Over the past month, Bitcoin has fallen while the Nasdaq and S&P 500 have advanced. Will the bulls return after the taps opened in the spot markets overnight?
Bitcoin is down 6% for the 30 days ending Friday, September 13, while the Nasdaq Composite is up 3.7% for the month’s trading and the benchmark S&P 500 index is up 4% over the same period.
So what’s going on with Bitcoin?
Is Wall Street putting bearish selling pressure on cryptocurrency prices with outflows from Bitcoin ETFs and going shopping with NVDA, TSMC, and ASML money to just bet on chips and let Reddit users figure out the rest?
Are Bitcoin Miners Selling to Cope with Rising Industrial Electricity Costs Since April?
Goldman Sachs economist: 25 to 50 basis point cut
“I wouldn’t rule out a 50 basis point cut, but 25 basis points seems more likely to me,” Goldman Sachs chief economist Jan Hatzius said Monday. “I think there’s a good case for a 50 basis point cut. And the case is that 5.3/8, 5.4/5 to 5.5 percent is a really high federal funds rate. It’s the highest policy rate in the G10.”
Hatzius added that the United States has made more progress on inflation than most G10 countries.

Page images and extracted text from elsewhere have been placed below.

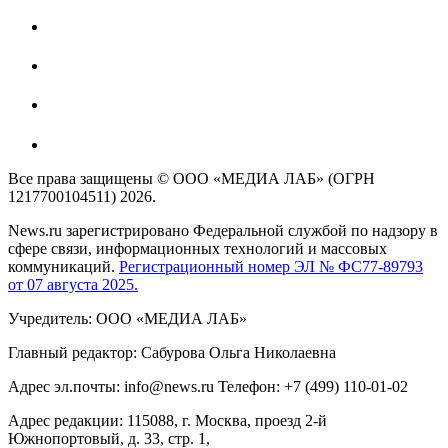
Все права защищены © ООО «МЕДИА ЛАБ» (ОГРН
1217700104511) 2026.
News.ru зарегистрировано Федеральной службой по надзору в
сфере связи, информационных технологий и массовых
коммуникаций.
Регистрационный номер ЭЛ № ФС77-89793
от 07 августа 2025.
Учредитель: ООО «МЕДИА ЛАБ»
Главный редактор: Сабурова Ольга Николаевна
Адрес эл.почты: info@news.ru Телефон: +7 (499) 110-01-02
Адрес редакции: 115088, г. Москва, проезд 2-й
Южнопортовый, д. 33, стр. 1,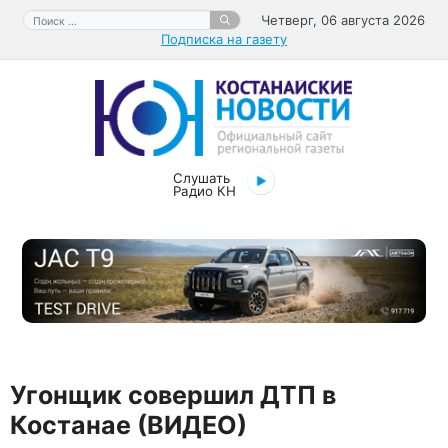
Перейти
Поиск:
Четверг, 06 августа 2026
к
Подписка на газету
содержимому
Слушать
Радио КН
Угонщик совершил ДТП в
Костанае (ВИДЕО)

Will Bitcoin Price Rise When the Fed Cuts Rates?
Past results are no guarantee of future performance, but history tends to repeat itself and winners tend to win again. The U.S. benchmark interest rate is a macroeconomic tide that lifts big boats like booming Wall Street stocks and the decentralized internet economy of Bitcoin.

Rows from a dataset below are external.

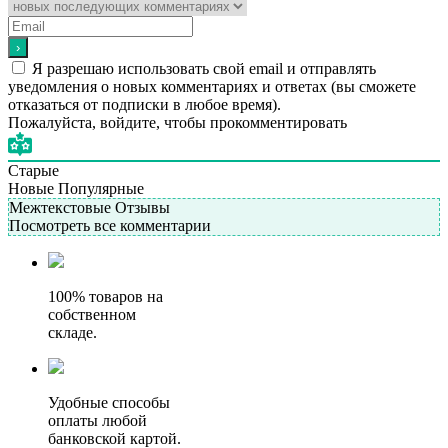
Подробнее
Я разрешаю использовать свой email и отправлять
уведомления о новых комментариях и ответах (вы cможете
отказаться от подписки в любое время).
Пожалуйста, войдите, чтобы прокомментировать
Старые
Новые
Популярные
Межтекстовые Отзывы
Посмотреть все комментарии
100% товаров на
собственном
складе.
Удобные способы
оплаты любой
банковской картой.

Low-rate macroeconomic environments in the past have been correlated with massive Bitcoin gains. The most exceptional period of return on investment for BTC holders was in the 2010s, when rates were low before the BTC line began on the chart below.
When rates went to zero in 2020, Bitcoin price increased nearly 8x to all-time highs. When the Fed raised rates, Bitcoin stabilized at twice its pre-pandemic level. By the end of 2023, the Fed simply stopped raising rates and Bitcoin went crazy.

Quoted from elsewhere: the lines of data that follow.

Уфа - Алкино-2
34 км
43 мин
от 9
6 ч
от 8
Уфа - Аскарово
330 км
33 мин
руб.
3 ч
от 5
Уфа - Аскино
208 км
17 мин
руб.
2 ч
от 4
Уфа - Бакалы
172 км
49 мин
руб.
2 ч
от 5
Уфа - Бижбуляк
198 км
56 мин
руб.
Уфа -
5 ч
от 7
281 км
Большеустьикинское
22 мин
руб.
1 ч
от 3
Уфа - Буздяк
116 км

Now there’s the cryptocurrency news cycle that has played a big role in this, with years of waiting for a Bitcoin ETF starting to take shape around this time. But the multi-month correlations with monetary policy are tight and consistent with economic supply and demand theory.
The last three four-year Bitcoin supply cycles have seen huge surges with peak prices 12-18 months after the halving. The most recent Bitcoin halving occurred on April 19.